3 Tbls frozen orange juice concentrate (thawed)
3 Tbls lower-sodium soy sauce
1 Tbls freshly minced garlic
1 Tbls hot sesame oil
1 tsp chili garlic sauce or chili paste
3/4 cup canned unsweetened mandarin oranges in juice
6 4oz. trimmed boneless, skinless breasts

In a large, resealable plastic bag or container, mix the juice concentrate, soy sauce, garlic, oil and chili sauce or chili paste. Gently stir in the oranges and their juice. Add the chicken, submerging it in marinade. Seal the bag or container and marinate in the refrigerator at least 6 hours or overnight, rotating once or twice.
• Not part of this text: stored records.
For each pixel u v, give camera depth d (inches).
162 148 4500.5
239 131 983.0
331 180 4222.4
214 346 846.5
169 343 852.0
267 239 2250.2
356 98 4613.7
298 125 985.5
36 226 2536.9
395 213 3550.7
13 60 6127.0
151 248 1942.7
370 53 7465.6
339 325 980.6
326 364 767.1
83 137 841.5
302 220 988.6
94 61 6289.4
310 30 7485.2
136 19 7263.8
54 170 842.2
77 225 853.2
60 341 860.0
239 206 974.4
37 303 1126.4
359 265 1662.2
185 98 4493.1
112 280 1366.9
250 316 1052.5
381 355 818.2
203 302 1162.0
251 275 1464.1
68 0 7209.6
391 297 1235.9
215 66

Preheat the oven to 400 degrees. Transfer the chicken to an 11″ x 7″ glass baking or casserole dish (or the equivalent) in a single layer and pour the remaining marinade on top. Cover the dish with foil and bake for 25 to 30 minutes, or until the chicken is no longer pink inside.


2 bunches broccoli rabe
3 Tbls good olive oil
6 large garlic cloves sliced
1/2 tsp crushed red pepper flakes
2 tsp kosher salt
1/2 tsp freshly ground black pepper

Cut off and discard the tough ends of the broccoli rabe and cut the rest of it into 2 inch pieces. Place the broccoli in a colander and rinse. Drain well.
Heat the olive oil in a large pot. Add the garlic and cook over low heat, stirring occasionally, for 4 to 6 minutes, until golden brown. Remove the garlic with a slotted spoon, and set aside.
Add the broccoli to the hot oil. Add the red pepper flakes, salt and pepper and cook covered over medium to low heat for 5 to 10 minutes, turning occasionally with tongs, until the stalks are tender but still al dente. Add the reserved garlic, check the seasonings, and serve hot.